KETENTUAN TUGAS 1:
Jawablah pertanyaan berikut berdasarkan teks sumber:
(a) Bisnis apa yang disebut berkembang pesat?
(b) Kapan dan di mana cahaya supernova ASASSN-15lh bisa dilihat dengan mata telanjang?
(c) Menurut ajaran Islam seperti yang disebut teks, apa yang perlu ada ketika meminjam ke orang?
KETENTUAN TUGAS 2:
Tampilkan persis bagian teks sumber yang dimulai dengan "Usia bintang yang" dan berlanjut hingga "dahsyatnya seperti apa.".

Orang tua yang menikah dan memutuskan
untuk mempunyai anak akhirnya harus terus ‘berlari’ untuk sekedar survive.
Bisnis daycare pun berkembang pesat.
Satu tahun ini saya merasa sangat
tidak nyaman dengan system yang berlaku di negeri ini. Di negara bagian tempat
sekarang saya tinggal, biaya hidup termasuk yang paling tinggi di US.
Orang-orang terasa ‘berlari terus’ untuk sekedar memompa jantung keuangan.
Semua dihitung dengan materi yang sarat perangkap
di sana-sini, digelembungkan dengan hutang yang menghancurkan.
Saya jadi ingat
supernova yang cahayanya akhirnya sampai bumi dan bisa dilihat dengan mata telanjang bulan Juni 2015 di
Chile. Para ilmuwan menamakannya, ASASSN-15lh: Supernova paling benderang yang pernah tercatat dalam sejarah, kalau terjadi
di galaksi kita, bumi bisa mengalami siang terus selama berminggu-minggu.
Alhamdulillah, bintang ini berasal dari galaksi yang jauh.
Usia bintang yang mengalami supernova ini 3.80 milyar tahun
cahaya. Artinya supernova terjadi 3.8 milyar tahun yang lalu dan kita baru bisa
menyaksikannya di bumi, 3 tahun lalu…. MasyaAllah.
Saya teringat dengan hutang, dia terjadi sekarang, akibatnya
bisa bertahun-tahun kemudian, kita kenal dengan krisis keuangan. Krisis ini
bisa terjadi di negeri yang jauh dan kita hanya mendengar beritanya saja, tidak
tahu dahsyatnya seperti apa.
Bila kita tidak punya uang, tapi perlu suatu barang, kita
akan berhutang. Malu-malu pinjam ke orang, perlu saksi dan tercatat, bila
mengikuti ajaran islam. Hutang adalah beban, tapi di negeri ini akses hutang
semudah menggesek kartu dalam genggaman. Tidak punya kartu kredit? Jangan
kuatir, begitu anda punya kredit skor yang bagus, kartu kredit diantarkan
sampai pintu rumah anda, tawaran datang bertubi-tubi.
Jangan sampai budaya
hutang mendarah daging hingga orang sudah tidak tahu arti “uang” lagi. Financial literacy terasa penting sekali.

ISI DATA:
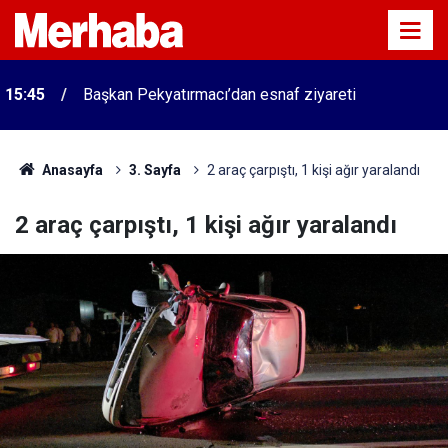
15:45
Başkan Pekyatırmacı’dan esnaf ziyareti
Anasayfa
3. Sayfa
2 araç çarpıştı, 1 kişi ağır yaralandı
2 araç çarpıştı, 1 kişi ağır yaralandı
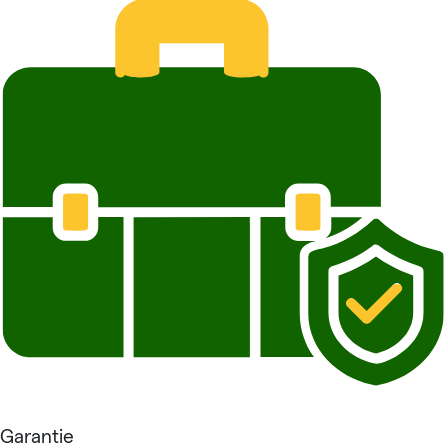
Garantie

JAWABAN TUGAS 1:
(a) Bisnis daycare.
(b) Bulan Juni 2015, di Chile.
(c) Perlu saksi dan tercatat.

JAWABAN TUGAS 2:
Usia bintang yang mengalami supernova ini 3.80 milyar tahun
cahaya. Artinya supernova terjadi 3.8 milyar tahun yang lalu dan kita baru bisa
menyaksikannya di bumi, 3 tahun lalu…. MasyaAllah.
Saya teringat dengan hutang, dia terjadi sekarang, akibatnya
bisa bertahun-tahun kemudian, kita kenal dengan krisis keuangan. Krisis ini
bisa terjadi di negeri yang jauh dan kita hanya mendengar beritanya saja, tidak
tahu dahsyatnya seperti apa.